Passenger trust has also been affected by safety concerns.

In 2023, Bolt expelled more than 5,000 drivers in Kenya over six months, citing non-compliance and safety-related issues. The company said the move was part of efforts to tighten safety standards on its platform.

Safety complaints are especially damaging for ride-hailing firms because the platform is the point of trust between a passenger and a stranger’s vehicle. Where passengers complain of poor service, harassment, assault, account misuse or fare disputes, the company is expected to act quickly, even where the driver is an independent contractor.
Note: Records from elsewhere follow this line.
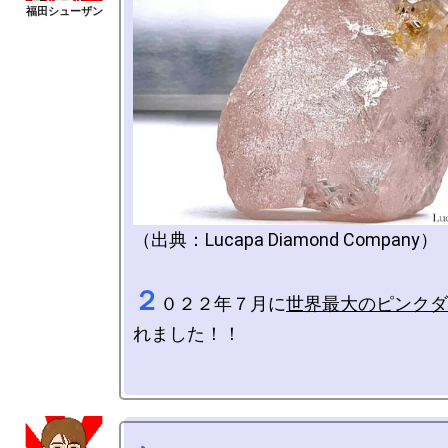
（出典：Lucapa Diamond Company）

２
０２２年７月に
世界最大のピンクダ
れました！！
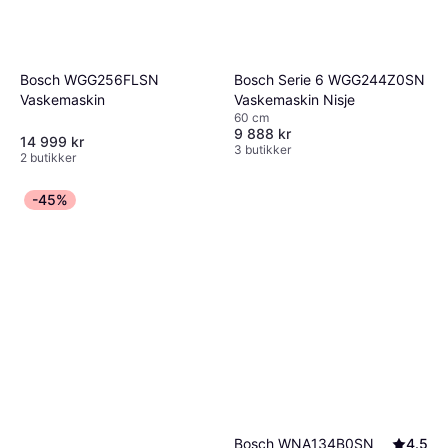
Bosch WGG256FLSN
Bosch Serie 6 WGG244Z0SN
Vaskemaskin
Vaskemaskin Nisje
60 cm
9 888 kr
14 999 kr
3 butikker
2 butikker
-45%
Bosch WNA134B0SN
4.5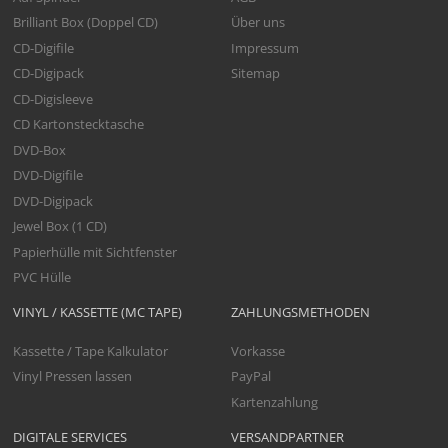
Brilliant Box (Doppel CD)
Über uns
CD-Digifile
Impressum
CD-Digipack
Sitemap
CD-Digisleeve
CD Kartonstecktasche
DVD-Box
DVD-Digifile
DVD-Digipack
Jewel Box (1 CD)
Papierhülle mit Sichtfenster
PVC Hülle
VINYL / KASSETTE (MC TAPE)
ZAHLUNGSMETHODEN
Kassette / Tape Kalkulator
Vorkasse
Vinyl Pressen lassen
PayPal
Kartenzahlung
DIGITALE SERVICES
VERSANDPARTNER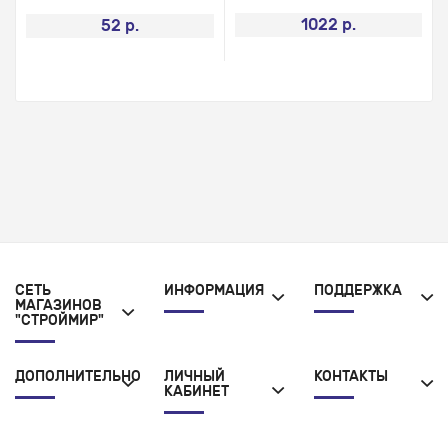
1022 р.
52 р.
СЕТЬ
ИНФОРМАЦИЯ
ПОДДЕРЖКА
МАГАЗИНОВ
"СТРОЙМИР"
ДОПОЛНИТЕЛЬНО
ЛИЧНЫЙ
КОНТАКТЫ
КАБИНЕТ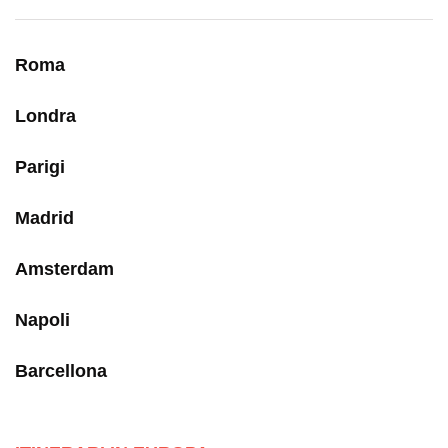
Roma
Londra
Parigi
Madrid
Amsterdam
Napoli
Barcellona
This has left Bolt managing pressure from both sides. Drivers accuse platforms of squeezing their earnings. Passengers complain about service quality, safety and reliability. Regulators demand compliance. Platforms, meanwhile, say they must balance affordability, driver earnings and business sustainability.

That is the environment in which the fake exit notice spread.

The document was not official, and Bolt has clearly denied it. But it travelled quickly because it landed in a market already shaped by years of disputes over fares, commissions, safety and trust.

Bolt is not leaving Kenya. The company says it remains operational and committed to the market.

But the episode has exposed how fragile confidence remains in Kenya’s ride-hailing sector. The industry is still searching for a balance that keeps fares affordable for passengers, earnings viable for drivers, platforms commercially sustainable and safety standards credible.

Until that balance is found, Bolt Kenya is likely to remain both widely used and frequently criticised: a platform many passengers rely on, and one that many drivers continue to challenge.